New York City’s distinct challenges arise out of “one of the densest living arrangements in the country,” and a low rate of car ownership, Sinding said. Space for recycling events is at a premium and consumers don’t have an easy way to get large, heavy electronics to a recycling event. Because of the “significant obstacles to running a robust operation in the city,” Sinding said, the parties have to identify locations where events can be held that are convenient to consumers and also have the necessary space to bring in trucks and haul equipment out. A solution has to be found for consumers to discard large, heavy electronics, and one of the issues under debate, she said, is whether manufacturers should be able to charge a fee for collection of heavy items. “My guess is we'll see some form of that because to get to performance numbers that manufacturers need to achieve, they're going to have to figure out some way to get those items back,” she said.
Retailers like Best Buy, which double as manufacturers on private-label products they carry, can offer swaps to be in compliance, Sinding said. They can pick up an old TV, for example, while delivering a new one and don’t incur additional cost to send a truck, what Sinding called “a reverse distribution chain.” The other option is to offer to pick up a TV or other large item at a consumer’s home for a minimum fee. Consumers will have the option to take the product to a collection location for free if they don’t want to pay the fee. Such fees haven’t been determined, Sinding said, but “one of our concerns was that any fees be structured so that recycling doesn’t become a profit-making enterprise for companies or a way for them to offset the cost of running the program,” she said, a concern shared by city officials.
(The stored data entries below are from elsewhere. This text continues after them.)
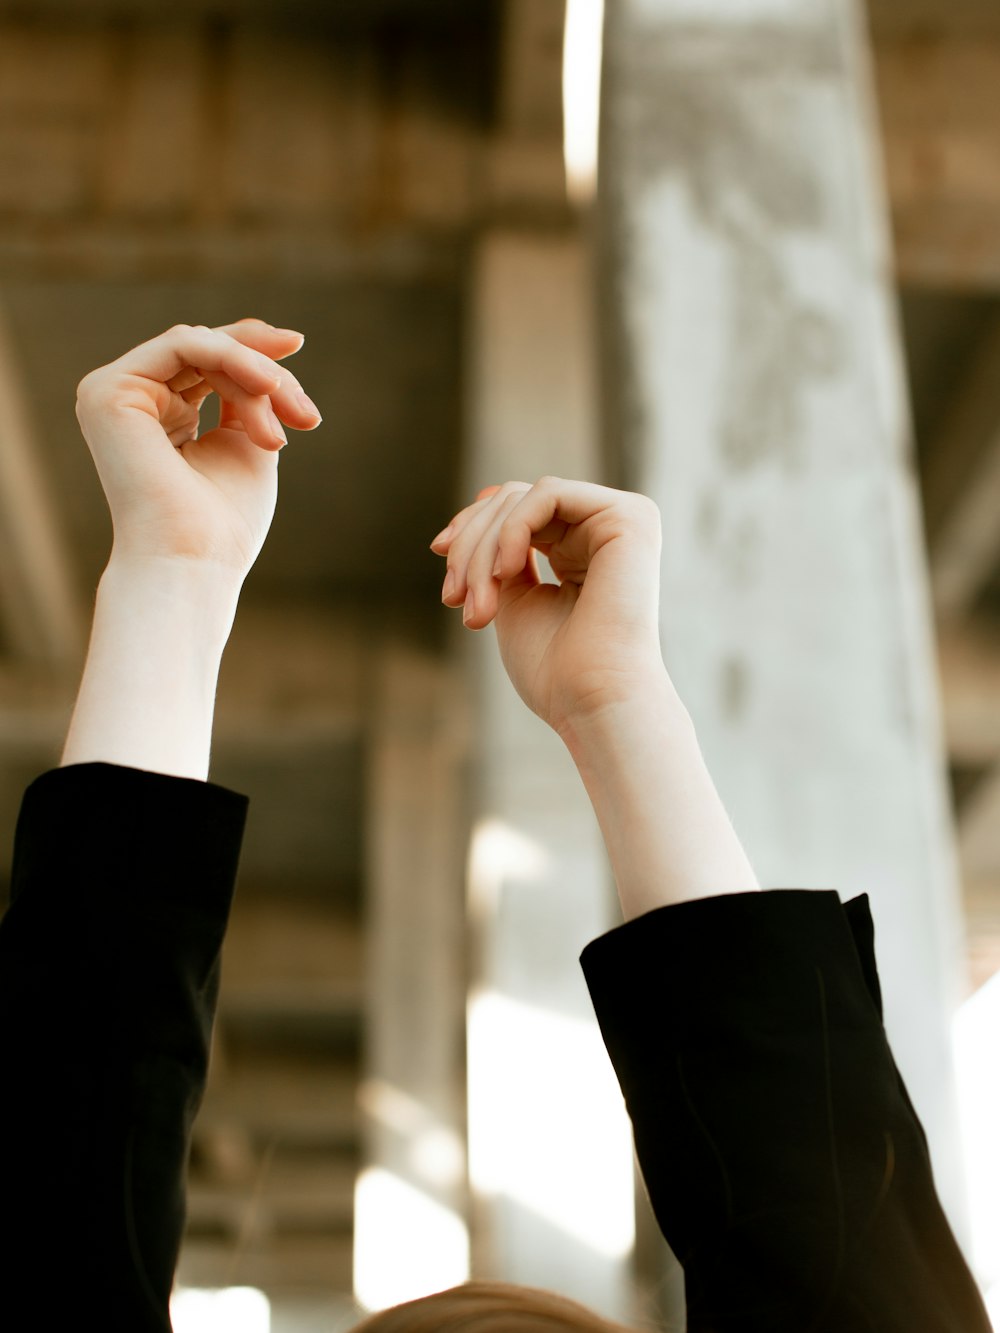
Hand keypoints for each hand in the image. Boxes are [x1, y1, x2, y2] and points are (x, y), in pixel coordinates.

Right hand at [75, 319, 321, 580]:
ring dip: (256, 376)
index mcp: (160, 415)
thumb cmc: (225, 521)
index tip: (299, 355)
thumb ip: (251, 396)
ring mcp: (114, 393)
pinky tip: (267, 387)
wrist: (195, 560)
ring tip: (290, 417)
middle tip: (305, 415)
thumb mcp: (249, 442)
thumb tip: (271, 352)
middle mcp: (132, 400)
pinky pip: (184, 345)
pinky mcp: (109, 390)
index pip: (209, 364)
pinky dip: (233, 359)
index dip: (256, 355)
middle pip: (208, 351)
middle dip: (267, 374)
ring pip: (201, 346)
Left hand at [432, 477, 665, 735]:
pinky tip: (504, 573)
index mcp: (583, 550)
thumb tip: (482, 496)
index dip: (471, 528)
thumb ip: (500, 551)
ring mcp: (622, 520)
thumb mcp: (512, 597)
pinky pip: (547, 494)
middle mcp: (606, 529)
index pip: (517, 511)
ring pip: (522, 499)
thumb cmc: (555, 670)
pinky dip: (511, 530)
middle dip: (470, 546)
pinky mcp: (629, 516)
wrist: (592, 702)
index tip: (440, 559)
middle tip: (454, 599)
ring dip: (483, 549)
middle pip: (513, 501)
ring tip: (479, 606)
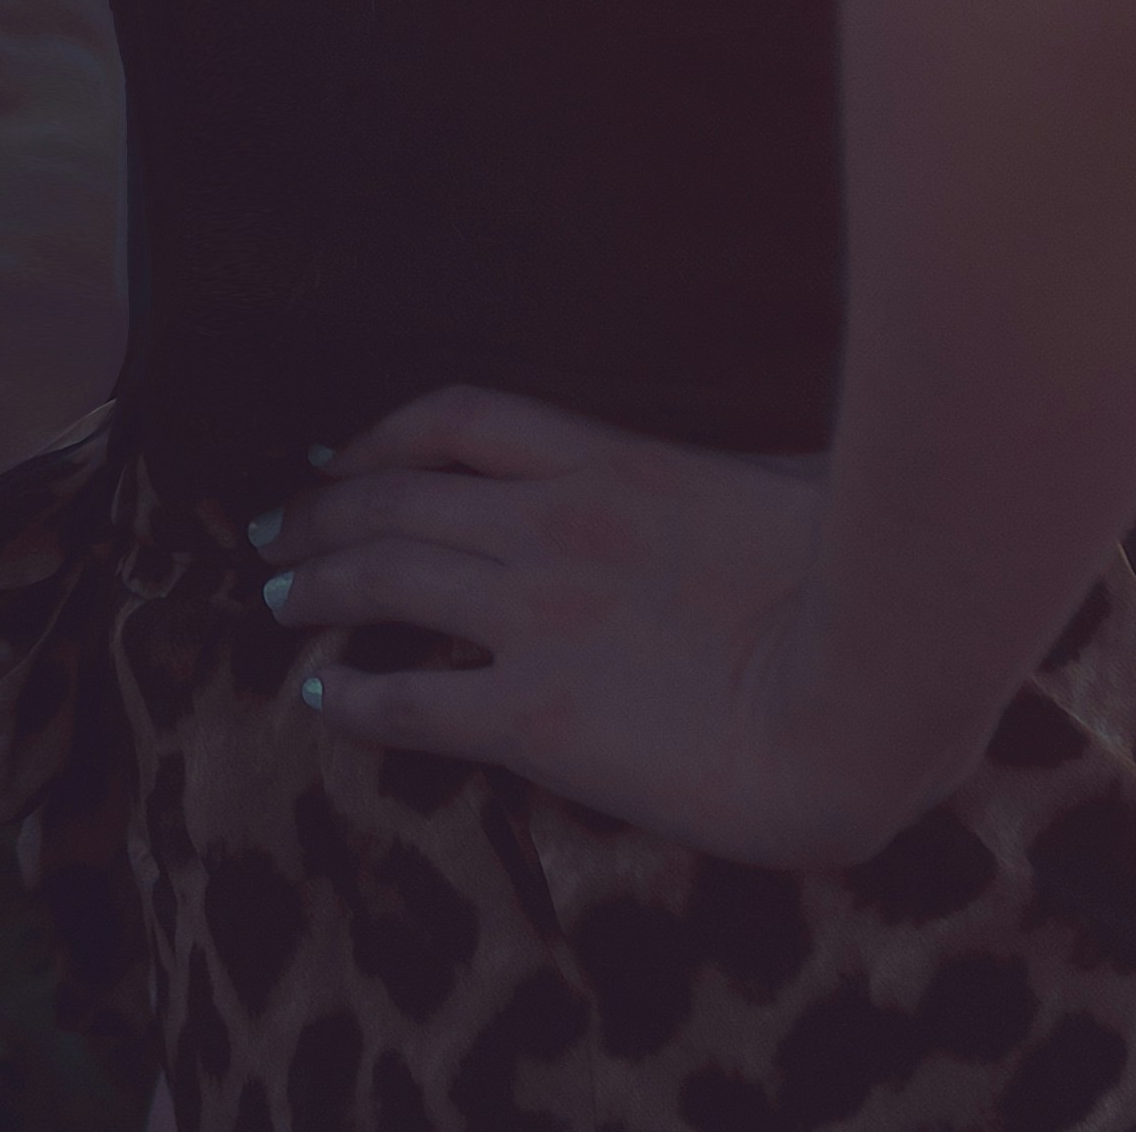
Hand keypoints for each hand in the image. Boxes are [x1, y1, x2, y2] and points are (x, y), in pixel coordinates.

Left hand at [253, 384, 976, 872]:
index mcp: (612, 465)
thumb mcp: (797, 488)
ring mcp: (535, 618)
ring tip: (271, 599)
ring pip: (379, 583)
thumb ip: (757, 469)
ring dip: (312, 586)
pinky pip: (406, 703)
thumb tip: (780, 461)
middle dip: (318, 513)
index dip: (378, 435)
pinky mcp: (532, 716)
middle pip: (393, 498)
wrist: (864, 698)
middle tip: (271, 532)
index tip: (335, 455)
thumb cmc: (859, 590)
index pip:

During earlier discussions, Sinding said, the thought was that manufacturers would be required to provide the service at their cost “with no markup at all.” In her June 28 blog on the NRDC website, Sinding said, “The concept of producer responsibility holds that if manufacturers must internalize the costs of handling their products at the time of disposal, they will be encouraged to design them so as to be less toxic, more easily reused or recycled.” She said producer responsibility has caught on in more than 20 states in the U.S., along with Europe, Canada and Japan and is being applied to products beyond electronics, including paint, carpets, and pharmaceuticals.
What individual state do with the e-waste once it has been collected can’t be sanctioned by state law, Sinding said. “They're constitutionally prohibited from telling manufacturers how they have to recycle items once they take them back or prohibiting them from exporting e-waste to developing countries,” she said. The law, like those in other states, has established “rigorous reporting requirements so manufacturers need to report to the state who’s taking the stuff, where they're handling it, how they're handling it, what the end markets are, and where the materials are ending up,” she said. The hope, she said, is that such sunshine laws provide strong incentive for companies to manage e-waste appropriately.
States aren’t allowed to make those kinds of prohibitions on manufacturers, but the federal government is, and NRDC has been working to get federal legislation introduced that would prohibit exports of e-waste to developing countries, Sinding said. “We're working very closely with Rep. Gene Green [D-Texas] and Rep. Mike Thompson [D-Calif.] on the bill,” she said, “and the plan is to see it come up this year.”